Make sure that you highlight the relative importance of each item to you. Otherwise, she may pick the two things you value least, because they’re pretty easy to give you, and feel she’s met you halfway. Then you’ll have an offer that’s not much better and a negotiating partner who thinks her job is done.

If you’re legitimately concerned about parts of the offer, talk about all your changes at once. If you ask for only one thing initially, she may assume that getting it will make you ready to accept the offer. If you keep saying ‘and one more thing…,’ you’re likely to alienate her. Note that 87% of American professionals aged 25 to 35 who countered on salary and other compensation and benefits got what they asked for. 

3. Be willing to make concessions. Aim for win-win.

Negotiations are two-way and it is important to show you’re willing to compromise. Otherwise, even if you’re the only candidate, the employer might just sit it out and wait for someone else. Here is where your C’s come in handy.

4. Set the agenda to control the discussion.

Develop an agenda for the negotiation and prioritise the items on your wish list, either starting with the particular item that is most important to you or building up to it at the end. It’s important to avoid impromptu decisions during a negotiation. You must know your bottom line and decide the limits of your flexibility before you begin negotiation. We’re talking about your A’s here.

Don’t assume the first offer is fixed. Even if the interviewer tells you it is, it rarely is. If the same figure is offered a couple days later, it probably is the last offer.
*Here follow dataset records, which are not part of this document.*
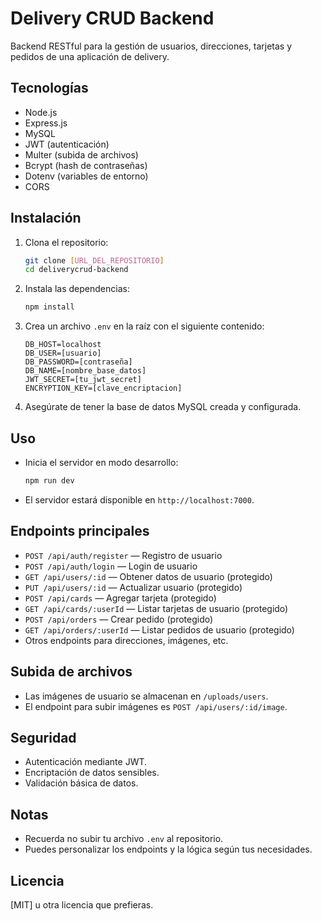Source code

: # Delivery CRUD Backend

Backend RESTful para la gestión de usuarios, direcciones, tarjetas y pedidos de una aplicación de delivery.

## Tecnologías

- Node.js
- Express.js
- MySQL
- JWT (autenticación)
- Multer (subida de archivos)
- Bcrypt (hash de contraseñas)
- Dotenv (variables de entorno)
- CORS

## Instalación

1. Clona el repositorio:
   ```bash
   git clone [URL_DEL_REPOSITORIO]
   cd deliverycrud-backend
   ```

2. Instala las dependencias:
   ```bash
   npm install
   ```

3. Crea un archivo `.env` en la raíz con el siguiente contenido:
   ```
   DB_HOST=localhost
   DB_USER=[usuario]
   DB_PASSWORD=[contraseña]
   DB_NAME=[nombre_base_datos]
   JWT_SECRET=[tu_jwt_secret]
   ENCRYPTION_KEY=[clave_encriptacion]
   ```

4. Asegúrate de tener la base de datos MySQL creada y configurada.

## Uso

- Inicia el servidor en modo desarrollo:
  ```bash
  npm run dev
  ```
- El servidor estará disponible en `http://localhost:7000`.

## Endpoints principales

- `POST /api/auth/register` — Registro de usuario
- `POST /api/auth/login` — Login de usuario
- `GET /api/users/:id` — Obtener datos de usuario (protegido)
- `PUT /api/users/:id` — Actualizar usuario (protegido)
- `POST /api/cards` — Agregar tarjeta (protegido)
- `GET /api/cards/:userId` — Listar tarjetas de usuario (protegido)
- `POST /api/orders` — Crear pedido (protegido)
- `GET /api/orders/:userId` — Listar pedidos de usuario (protegido)
- Otros endpoints para direcciones, imágenes, etc.

## Subida de archivos

- Las imágenes de usuario se almacenan en `/uploads/users`.
- El endpoint para subir imágenes es `POST /api/users/:id/image`.

## Seguridad

- Autenticación mediante JWT.
- Encriptación de datos sensibles.
- Validación básica de datos.

## Notas

- Recuerda no subir tu archivo `.env` al repositorio.
- Puedes personalizar los endpoints y la lógica según tus necesidades.

## Licencia

[MIT] u otra licencia que prefieras.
Tip #5: Balance salary, bonus and benefits

In most negotiations, base salary is the most important item for both parties. For you, it is probably the key tangible factor; for the employing organisation, it is the cost factor. To many, salary is also the scorecard of value and progress, which gives it symbolic importance, too.

1. Avoid an early deadlock.

If the salary you want is outside the norm or the salary issue is difficult to resolve for other reasons, explore how your skill can positively impact the organisation or how the job scope might be enlarged to justify more salary.
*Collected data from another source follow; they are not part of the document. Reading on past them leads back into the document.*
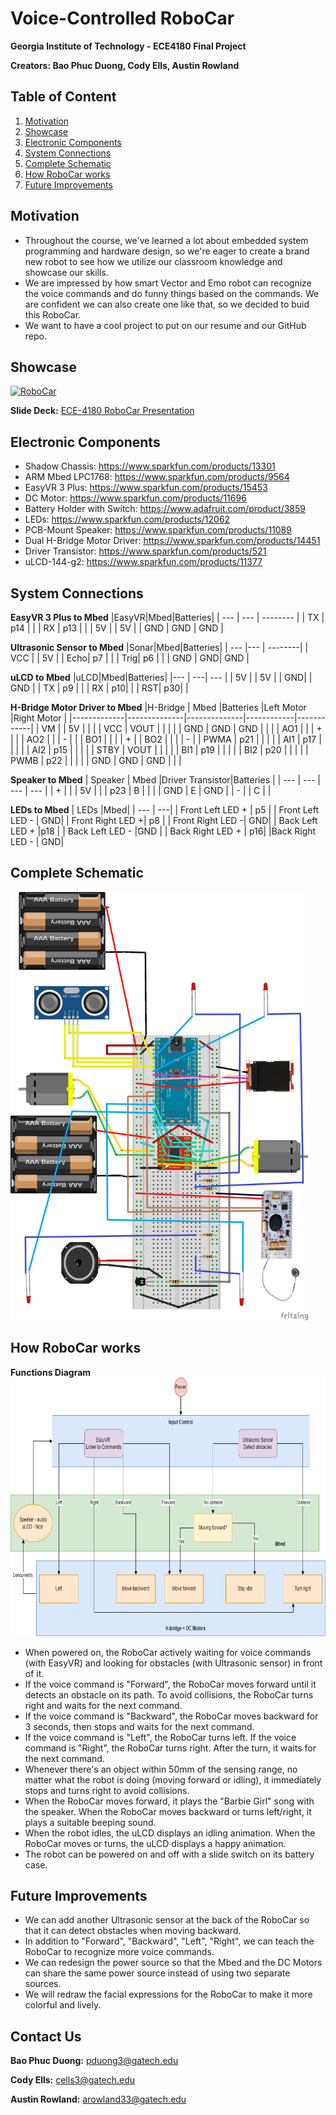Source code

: # Voice-Controlled RoboCar
**Georgia Institute of Technology - ECE4180 Final Project**

**Creators: Bao Phuc Duong, Cody Ells, Austin Rowland**
## Table of Content
1. [Motivation](#Motivation)
2. [Showcase](#Showcase)
3. [Electronic Components](#Electronic-Components)
4. [System Connections](#System-Connections)
5. [Complete Schematic](#Complete-Schematic)
6. [How RoboCar works](#How-RoboCar-works)
7. [Future Improvements](#Future-Improvements)
## Motivation
* Throughout the course, we've learned a lot about embedded system programming and hardware design, so we're eager to create a brand new robot to see how we utilize our classroom knowledge and showcase our skills.
* We are impressed by how smart Vector and Emo robot can recognize the voice commands and do funny things based on the commands. We are confident we can also create one like that, so we decided to buid this RoboCar.
* We want to have a cool project to put on our resume and our GitHub repo.

## Showcase 
[![RoboCar](https://img.youtube.com/vi/Ly4dVhk6Lw0/0.jpg)](https://youtu.be/Ly4dVhk6Lw0)

**Slide Deck:** [ECE-4180 RoboCar Presentation](https://github.com/PatrickDuong3001/Voice-Controlled_RoboCar/blob/master/ECE4180RobotSildes.pptx?raw=true)

## Electronic Components
* Shadow Chassis: https://www.sparkfun.com/products/13301
* ARM Mbed LPC1768: https://www.sparkfun.com/products/9564
* EasyVR 3 Plus: https://www.sparkfun.com/products/15453
* DC Motor: https://www.sparkfun.com/products/11696
* Battery Holder with Switch: https://www.adafruit.com/product/3859
* LEDs: https://www.sparkfun.com/products/12062
* PCB-Mount Speaker: https://www.sparkfun.com/products/11089
* Dual H-Bridge Motor Driver: https://www.sparkfun.com/products/14451
* Driver Transistor: https://www.sparkfun.com/products/521
* uLCD-144-g2: https://www.sparkfun.com/products/11377

## System Connections
**EasyVR 3 Plus to Mbed**
|EasyVR|Mbed|Batteries|
| --- | --- | -------- |
| TX  | p14 |          |
| RX  | p13 |          |
| 5V  |     |     5V   |
| GND | GND |    GND   |

**Ultrasonic Sensor to Mbed**
|Sonar|Mbed|Batteries|
| --- |--- | --------|
| VCC |    |   5V    |
| Echo| p7 |         |
| Trig| p6 |         |
| GND | GND|  GND    |

**uLCD to Mbed**
|uLCD|Mbed|Batteries|
|--- | ---| ---     |
| 5V |    |   5V    |
| GND|    |  GND    |
| TX | p9 |         |
| RX | p10|         |
| RST| p30|         |

**H-Bridge Motor Driver to Mbed**
|H-Bridge     |     Mbed     |Batteries     |Left Motor  |Right Motor |
|-------------|--------------|--------------|------------|------------| 
| VM          |              |      5V      |            |            |
| VCC         |  VOUT        |              |            |            |
| GND         |  GND         |      GND     |            |            |
| AO1         |              |              |      +     |            |
| AO2         |              |              |      -     |            |
| BO1         |              |              |            |      +     |
| BO2         |              |              |            |      -     |
| PWMA        |  p21         |              |            |            |
| AI1         |  p17         |              |            |            |
| AI2         |  p15         |              |            |            |
| STBY        |  VOUT        |              |            |            |
| BI1         |  p19         |              |            |            |
| BI2         |  p20         |              |            |            |
| PWMB        |  p22         |              |            |            |
| GND         |  GND         |  GND         |            |            |

**Speaker to Mbed**
| Speaker | Mbed |Driver Transistor|Batteries |
| ---     | ---  |  ---            | ---      |
|   +     |      |                 |    5V    |
|         |  p23 |    B            |          |
|         |  GND |    E            |   GND    |
|   -     |      |      C          |          |

**LEDs to Mbed**
| LEDs             |Mbed|
| ---              | ---|
| Front Left LED + | p5 |
| Front Left LED - | GND|
| Front Right LED +| p8 |
| Front Right LED -| GND|
| Back Left LED +  |p18 |
| Back Left LED -  |GND |
| Back Right LED + | p16|
|Back Right LED -  | GND|

## Complete Schematic
<img src="https://github.com/PatrickDuong3001/Voice-Controlled_RoboCar/blob/master/RoboCar.png" width="476" height="685">

## How RoboCar works
**Functions Diagram** 
<img src="https://github.com/PatrickDuong3001/Voice-Controlled_RoboCar/blob/master/diagram.png" width="736" height="414">
* When powered on, the RoboCar actively waiting for voice commands (with EasyVR) and looking for obstacles (with Ultrasonic sensor) in front of it. 
* If the voice command is "Forward", the RoboCar moves forward until it detects an obstacle on its path. To avoid collisions, the RoboCar turns right and waits for the next command. 
* If the voice command is "Backward", the RoboCar moves backward for 3 seconds, then stops and waits for the next command. 
* If the voice command is "Left", the RoboCar turns left. If the voice command is "Right", the RoboCar turns right. After the turn, it waits for the next command. 
* Whenever there's an object within 50mm of the sensing range, no matter what the robot is doing (moving forward or idling), it immediately stops and turns right to avoid collisions. 
* When the RoboCar moves forward, it plays the "Barbie Girl" song with the speaker. When the RoboCar moves backward or turns left/right, it plays a suitable beeping sound.
* When the robot idles, the uLCD displays an idling animation. When the RoboCar moves or turns, the uLCD displays a happy animation.    
* The robot can be powered on and off with a slide switch on its battery case. 

## Future Improvements
* We can add another Ultrasonic sensor at the back of the RoboCar so that it can detect obstacles when moving backward. 
* In addition to "Forward", "Backward", "Left", "Right", we can teach the RoboCar to recognize more voice commands. 
* We can redesign the power source so that the Mbed and the DC Motors can share the same power source instead of using two separate sources. 
* We will redraw the facial expressions for the RoboCar to make it more colorful and lively. 
## Contact Us
**Bao Phuc Duong:** pduong3@gatech.edu

**Cody Ells:** cells3@gatech.edu

**Austin Rowland:** arowland33@gatech.edu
2. Explore the bonus structure.

Enquire how it will be determined and what range of magnitude is likely, based on history and current profit trends.

3. Consider non-salary rewards.

There are many other remuneration factors that can be traded off in the package e.g. benefits, stock options, equity and profit share. And there are other non-financial perks to negotiate such as additional leave or study allowances.
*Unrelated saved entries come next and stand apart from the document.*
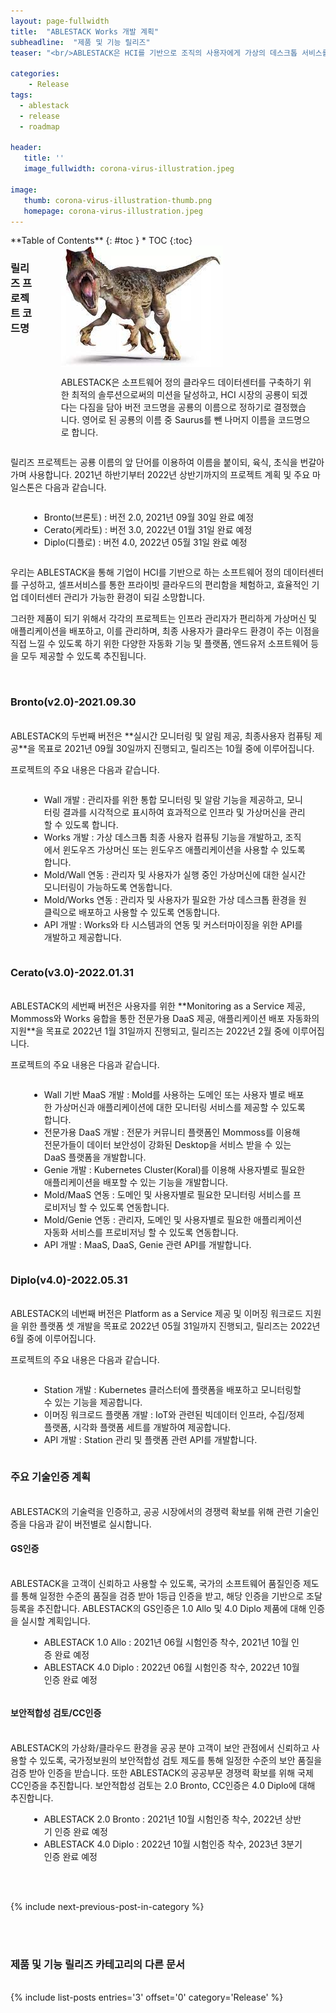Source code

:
 ```yaml
---
layout: page-fullwidth
title:  "ABLESTACK Works 개발 계획"
subheadline:  "제품 및 기능 릴리즈"
teaser: "<br/>ABLESTACK은 HCI를 기반으로 조직의 사용자에게 가상의 데스크톱 서비스를 제공할 수 있도록 Mold를 통해 관련 구성요소를 자동으로 배포하고, 가상 데스크톱 관리자가 직접 가상머신을 생성, 사용자에게 할당할 수 있도록 하는 기능을 가진 Works를 2021년 9월 중으로 개발 완료할 예정입니다."

categories:
    - Release
tags:
  - ablestack
  - release
  - roadmap

header:
   title: ''
   image_fullwidth: corona-virus-illustration.jpeg

image:
   thumb: corona-virus-illustration-thumb.png
   homepage: corona-virus-illustration.jpeg
---
```


<div class="row">
<div class="medium-4 medium-push-8 columns" markdown="1">
  <div class="panel radius" markdown="1">
  **Table of Contents**
  {: #toc }
  *  TOC
  {:toc}
  </div>
</div><!-- /.medium-4.columns -->

<div class="medium-8 medium-pull-4 columns" markdown="1">

### 릴리즈 프로젝트 코드명
<br/>
<div class="row">
   <div class="small-4 columns">
      <img src="/images/allosaurus-img.jpeg">
   </div>
   <div class="small-8 columns">
      <p>
        ABLESTACK은 소프트웨어 정의 클라우드 데이터센터를 구축하기 위한 최적의 솔루션으로써의 미션을 달성하고, HCI 시장의 공룡이 되겠다는 다짐을 담아 버전 코드명을 공룡의 이름으로 정하기로 결정했습니다. 영어로 된 공룡의 이름 중 Saurus를 뺀 나머지 이름을 코드명으로 합니다. 
      </p>
   </div>
</div>
<br/>

</div>
</div>

릴리즈 프로젝트는 공룡 이름의 앞 단어를 이용하여 이름을 붙이되, 육식, 초식을 번갈아가며 사용합니다. 2021년 하반기부터 2022년 상반기까지의 프로젝트 계획 및 주요 마일스톤은 다음과 같습니다. 

<div class="row">
  <div class="medium-12 column" style="padding:0 30px;">
    <p>
      <ul>
        <li>Bronto(브론토) : 버전 2.0, 2021년 09월 30일 완료 예정</li>
        <li>Cerato(케라토) : 버전 3.0, 2022년 01월 31일 완료 예정</li>
        <li>Diplo(디플로) : 버전 4.0, 2022년 05월 31일 완료 예정</li>
      </ul>
    </p>
  </div>
</div>


우리는 ABLESTACK을 통해 기업이 HCI를 기반으로 하는 소프트웨어 정의 데이터센터를 구성하고, 셀프서비스를 통한 프라이빗 클라우드의 편리함을 체험하고, 효율적인 기업 데이터센터 관리가 가능한 환경이 되길 소망합니다. 

그러한 제품이 되기 위해서 각각의 프로젝트는 인프라 관리자가 편리하게 가상머신 및 애플리케이션을 배포하고, 이를 관리하며, 최종 사용자가 클라우드 환경이 주는 이점을 직접 느낄 수 있도록 하기 위한 다양한 자동화 기능 및 플랫폼, 엔드유저 소프트웨어 등을 모두 제공할 수 있도록 추진됩니다.  

<br/>

### Bronto(v2.0)-2021.09.30
<br/>
ABLESTACK의 두번째 버전은 **실시간 모니터링 및 알림 제공, 최종사용자 컴퓨팅 제공**을 목표로 2021년 09월 30일까지 진행되고, 릴리즈는 10월 중에 이루어집니다. 

프로젝트의 주요 내용은 다음과 같습니다. 

<div class="row">
  <div class="medium-12 column" style="padding:0 30px;">
    <p>
      <ul>
        <li>Wall 개발 : 관리자를 위한 통합 모니터링 및 알람 기능을 제공하고, 모니터링 결과를 시각적으로 표시하여 효과적으로 인프라 및 가상머신을 관리할 수 있도록 합니다. </li>
        <li>Works 개발 : 가상 데스크톱 최종 사용자 컴퓨팅 기능을 개발하고, 조직에서 윈도우즈 가상머신 또는 윈도우즈 애플리케이션을 사용할 수 있도록 합니다.</li>
        <li>Mold/Wall 연동 : 관리자 및 사용자가 실행 중인 가상머신에 대한 실시간 모니터링이 가능하도록 연동합니다.</li>
        <li>Mold/Works 연동 : 관리자 및 사용자가 필요한 가상 데스크톱 환경을 원클릭으로 배포하고 사용할 수 있도록 연동합니다. </li>
        <li>API 개발 : Works와 타 시스템과의 연동 및 커스터마이징을 위한 API를 개발하고 제공합니다.  </li>
      </ul>
    </p>
  </div>
</div>

### Cerato(v3.0)-2022.01.31
<br/>
ABLESTACK의 세번째 버전은 사용자를 위한 **Monitoring as a Service 제공, Mommoss와 Works 융합을 통한 전문가용 DaaS 제공, 애플리케이션 배포 자동화의 지원**을 목표로 2022년 1월 31일까지 진행되고, 릴리즈는 2022년 2월 중에 이루어집니다.  

프로젝트의 주요 내용은 다음과 같습니다. 

<div class="row">
  <div class="medium-12 column" style="padding:0 30px;">
    <p>
      <ul>
        <li>Wall 기반 MaaS 개발 : Mold를 사용하는 도메인 또는 사용자 별로 배포한 가상머신과 애플리케이션에 대한 모니터링 서비스를 제공할 수 있도록 합니다. </li>
        <li>전문가용 DaaS 개발 : 전문가 커뮤니티 플랫폼인 Mommoss를 이용해 전문가들이 데이터 보안성이 강화된 Desktop을 서비스 받을 수 있는 DaaS 플랫폼을 개발합니다. </li>
        <li>Genie 개발 : Kubernetes Cluster(Koral)를 이용해 사용자별로 필요한 애플리케이션을 배포할 수 있는 기능을 개발합니다.</li>
        <li>Mold/MaaS 연동 : 도메인 및 사용자별로 필요한 모니터링 서비스를 프로비저닝 할 수 있도록 연동합니다.</li>
        <li>Mold/Genie 연동 : 관리자, 도메인 및 사용자별로 필요한 애플리케이션 자동화 서비스를 프로비저닝 할 수 있도록 연동합니다.</li>
        <li>API 개발 : MaaS, DaaS, Genie 관련 API를 개발합니다.</li>
      </ul>
    </p>
  </div>
</div>

### Diplo(v4.0)-2022.05.31
<br/>
ABLESTACK의 네번째 버전은 Platform as a Service 제공 및 이머징 워크로드 지원을 위한 플랫폼 셋 개발을 목표로 2022년 05월 31일까지 진행되고, 릴리즈는 2022년 6월 중에 이루어집니다. 

프로젝트의 주요 내용은 다음과 같습니다. 

<div class="row">
  <div class="medium-12 column" style="padding:0 30px;">
    <p>
      <ul>
        <li>Station 개발 : Kubernetes 클러스터에 플랫폼을 배포하고 모니터링할 수 있는 기능을 제공합니다.</li>
        <li>이머징 워크로드 플랫폼 개발 : IoT와 관련된 빅데이터 인프라, 수집/정제 플랫폼, 시각화 플랫폼 세트를 개발하여 제공합니다.</li>
        <li>API 개발 : Station 관리 및 플랫폼 관련 API를 개발합니다.  </li>
      </ul>
    </p>
  </div>
</div>


### 주요 기술인증 계획
<br/>
ABLESTACK의 기술력을 인증하고, 공공 시장에서의 경쟁력 확보를 위해 관련 기술인증을 다음과 같이 버전별로 실시합니다. 

#### GS인증
<br/>
ABLESTACK을 고객이 신뢰하고 사용할 수 있도록, 국가의 소프트웨어 품질인증 제도를 통해 일정한 수준의 품질을 검증 받아 1등급 인증을 받고, 해당 인증을 기반으로 조달 등록을 추진합니다. ABLESTACK의 GS인증은 1.0 Allo 및 4.0 Diplo 제품에 대해 인증을 실시할 계획입니다. 

<div class="row">
  <div class="medium-12 column" style="padding:0 30px;">
    <p>
      <ul>
        <li>ABLESTACK 1.0 Allo : 2021년 06월 시험인증 착수, 2021년 10월 인증 완료 예정</li>
        <li>ABLESTACK 4.0 Diplo : 2022년 06월 시험인증 착수, 2022년 10월 인증 완료 예정</li>
      </ul>
    </p>
  </div>
</div>

#### 보안적합성 검토/CC인증
<br/>
ABLESTACK의 가상화/클라우드 환경을  공공 분야 고객이 보안 관점에서 신뢰하고 사용할 수 있도록, 국가정보원의 보안적합성 검토 제도를 통해 일정한 수준의 보안 품질을 검증 받아 인증을 받습니다. 또한 ABLESTACK의 공공부문 경쟁력 확보를 위해 국제 CC인증을 추진합니다. 보안적합성 검토는 2.0 Bronto, CC인증은 4.0 Diplo에 대해 추진합니다. 

<div class="row">
  <div class="medium-12 column" style="padding:0 30px;">
    <p>
      <ul>
        <li>ABLESTACK 2.0 Bronto : 2021년 10월 시험인증 착수, 2022년 상반기 인증 완료 예정</li>
        <li>ABLESTACK 4.0 Diplo : 2022년 10월 시험인증 착수, 2023년 3분기 인증 완료 예정</li>
      </ul>
    </p>
  </div>
</div>


<br/><br/>
{% include next-previous-post-in-category %}

<br/><br/>
<h3>제품 및 기능 릴리즈 카테고리의 다른 문서</h3>
<br/>
{% include list-posts entries='3' offset='0' category='Release' %}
R…E…S…P…E…C…T (as the song goes)

Salary Negotiation is not about greed. It’s about respect. It’s about you ascertaining your worth in the market place and being a good enough negotiator to obtain it. Done with the requisite skill, it starts your relationship with your new employer off on the right note – you present as someone who is strong, who expects to be and is treated with respect.

Negotiations are a process, not an event. A successful negotiation is one where both you and the organisation think as well or better about each other after the negotiation ends as you did before it began.

Final Thoughts…

You are no longer operating in an economy where you work for 30 years and retire with a gold watch. In fact, you are likely to switch jobs every four to five years on average. This means that being able to negotiate your salary is a critical skill.

Any situation that involves asking for more money can be awkward and unpleasant. But when it comes to salary negotiation, you should consider it one of life’s necessary evils (like dentist trips or insurance payments) that you just have to endure to prevent future regrets.

Getting it right brings immense benefits. I can remember one of my clients, to whom I was delivering Executive career coaching, announcing to me after his salary negotiation, ‘Catherine, you have no idea! They gave me my A’s, B’s and C’s’. He was certainly what I call a happy chappy.